I just went out to double check, but the Chassis # on the radiator support of my Kadett IS the same # as on the VIN label plate on the dash and the registration. Both of my Kadett's are that way.
 

·
Banned
Joined
·
3,842 Posts
Discussion Starter · #10 ·
I told somebody here one time that they were that way on a GT too. I checked mine and found they were different and somebody informed me that it was a chassis number not a vin on a gt. I got to eat my words so I remember it.
 

·
Opel fan
Joined
·
357 Posts
chasis number vs vin number

I can say that on the 7 GTs I've been in contact with lately, the chasis # number stamped on the radiator doesn't match up with the vin number on the dash, door, or cowl.
 

·
Old Opeler
Joined
·
5,564 Posts
"Chasis Numbers"

My one owner 1972 GT has all different numbers.

The number stamped by the radiator bulk head is the Build Number for the body and used by the body builders in France that made the bodies for Opel.

THe Engine Number is different from the Opel chassis Number on the alloy plate up by the window.

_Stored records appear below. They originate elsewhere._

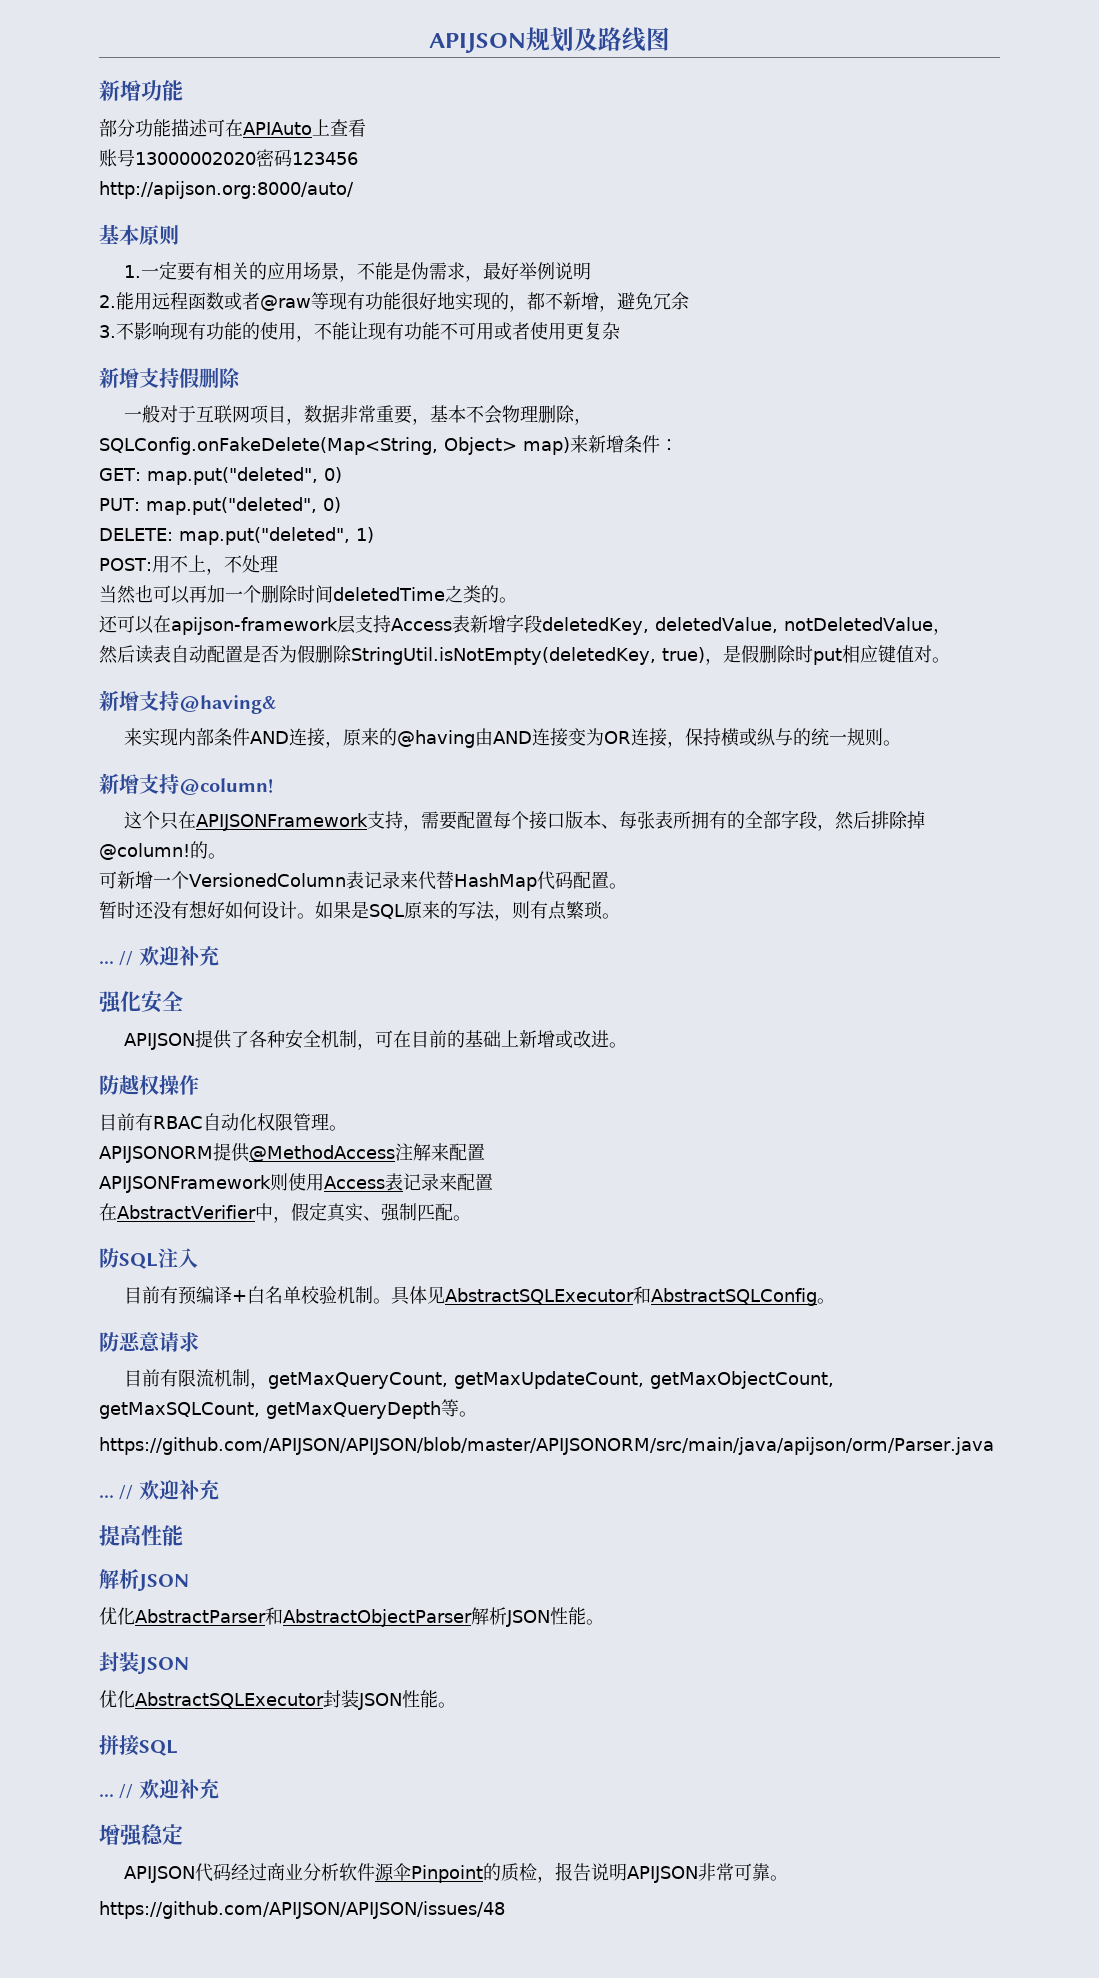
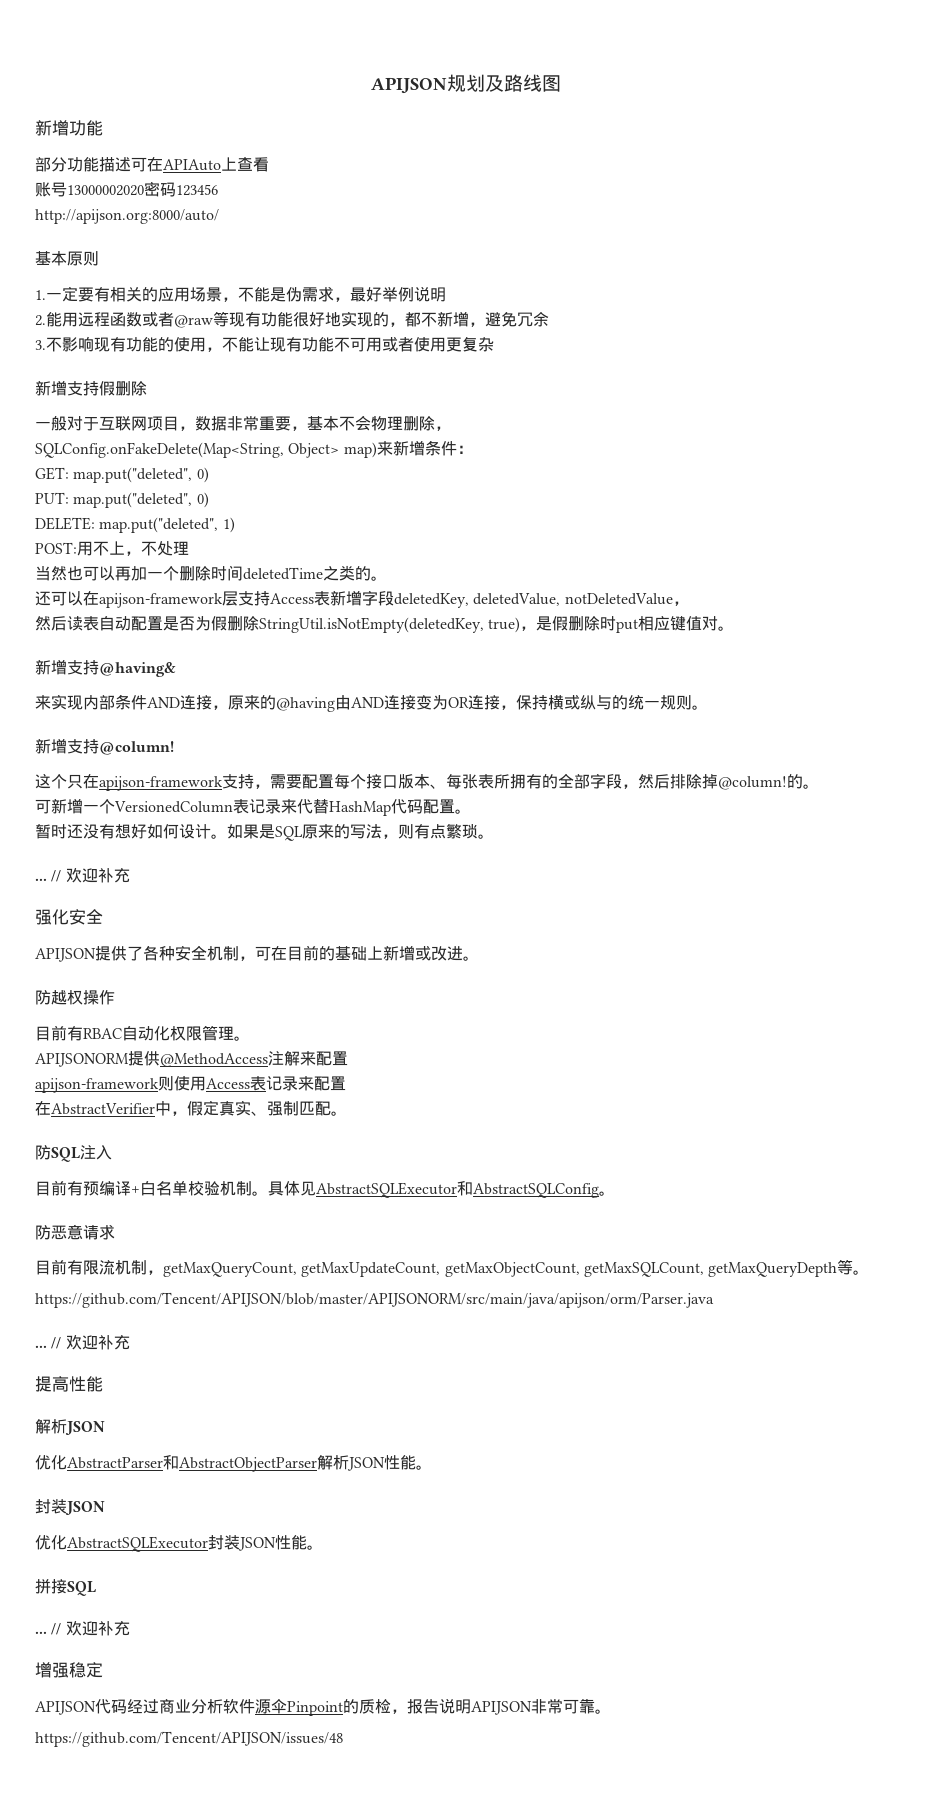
[195,813,368,831] APIJSONFramework -> [99,776,223,791] apijson-framework
[99,1175,271,1193] APIJSONFramework -> [35,1078,159,1093] apijson-framework
[99,1437,994,1455] https://github.com/APIJSON/APIJSON/blob/master/APIJSONORM/src/main/java/apijson/orm/Parser.java -> [35,1292,714,1308] https://github.com/Tencent/APIJSON/blob/master/APIJSONORM/src/main/java/apijson/orm/Parser.java
[99,1901,505,1919] https://github.com/APIJSON/APIJSON/issues/48 -> [35,1731,343,1747] https://github.com/Tencent/APIJSON/issues/48

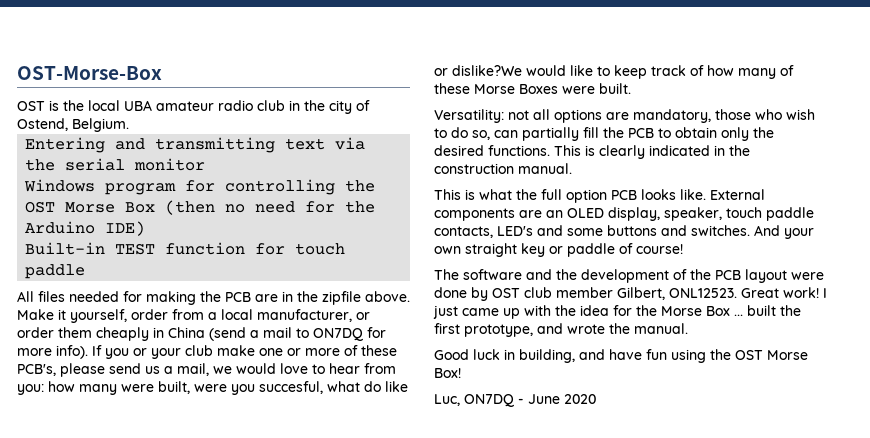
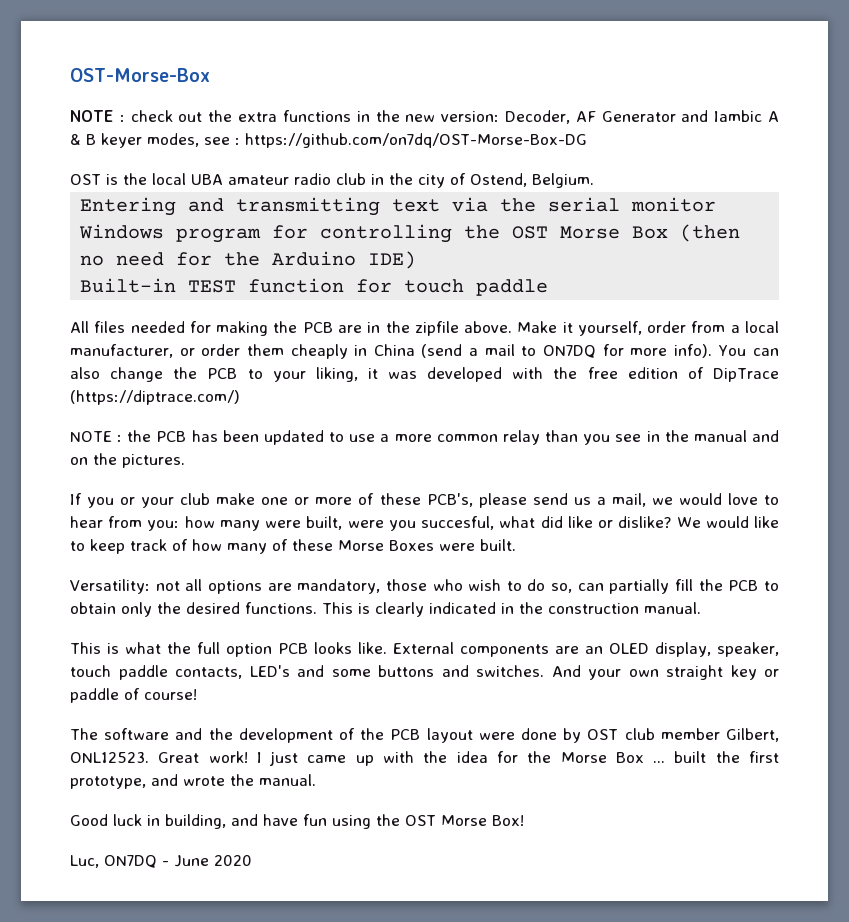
(162, 73) none -> [70,110,779,124] [70,133,587,148] // NOTE : check out the extra functions in the new version: Decoder, AF Generator and Iambic A & B keyer modes, see : https://github.com/on7dq/OST-Morse-Box-DG
(88, 352) none -> [718,345,779,356] [70,367,780,382] [70,390,240,405] [70,430,779,445] [70,453,185,468] You can also change the PCB to your liking, it was developed with the free edition of DipTrace (https://diptrace.com/) // NOTE : the PCB has been updated to use a more common relay than you see in the manual and on the pictures. //
[364,381,381,392] do -> [540,516,563,528] did
[452,65,522,76] dislike?We -> [618,516,701,528] dislike? We

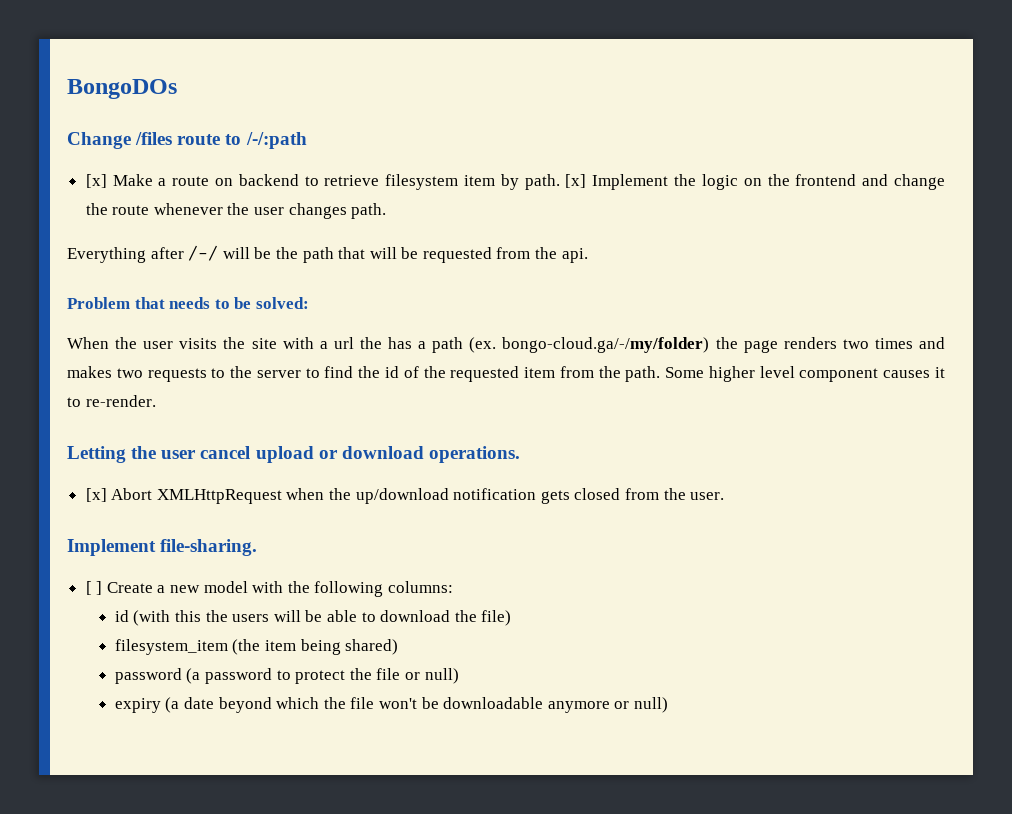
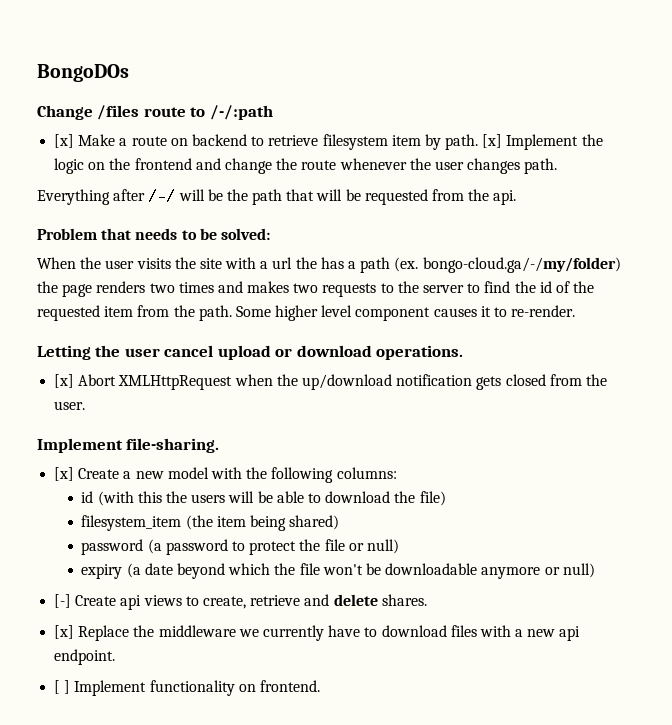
[85,581,103,595] [ ] -> [54,467,75,481] [x]
(668, 705) none -> [54,594,427,610] [54,625,581,641] [54,649,116,665] [54,680,320,696] // [-] Create api views to create, retrieve and delete shares. // [x] Replace the middleware we currently have to download files with a new api endpoint. // [ ] Implement functionality on frontend.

To make matters worse, when it was registered in New Zealand the casting number from the inlet manifold was recorded as the "chassis number" and that is the number recorded on the Left Hand Drive exemption that must be carried in the car so I can drive it on our RHD roads.

What happens when I replace the inlet manifold remains to be seen!!!
 

·
Premium Member
Joined
·
1,802 Posts
might not matter?

That might work out even better for you though nobody, if you go for a "rebuilder" title. The state inspector won't really know or care what the origional VIN was, he just wants to make sure the car parts weren't from a stolen car. If he runs the chassis # through the computer as a VIN to check if the car was stolen, it's almost a sure bet the computer won't turn up anything, since everyone who had a car stolen probably used the VIN as the # when they reported it.

Then the chassis # will become your VIN for that particular car when they issue you a new title. That should make the paperwork pretty straight forward. GT's didn't origionally have the same # for the chassis # and the VIN, but there's no reason why yours couoldn't, especially since the factory did it on the Kadetts. After all, it is just a paperwork thing, and possesion is still 9/10ths of the law.

Then the only real issue would be proving the year to the state. For that you'll need some sort of reference based on chassis #'s for the build date or import date, which I think shouldn't be too big a deal. In fact, it would probably be much easier to prove model year based on the chassis # than the VIN.

You will need to get either a bill of sale for a car with the VIN on it or a receipt for "car parts" with the chassis # on it or both from the seller either way. Good luck if you try to go through with this.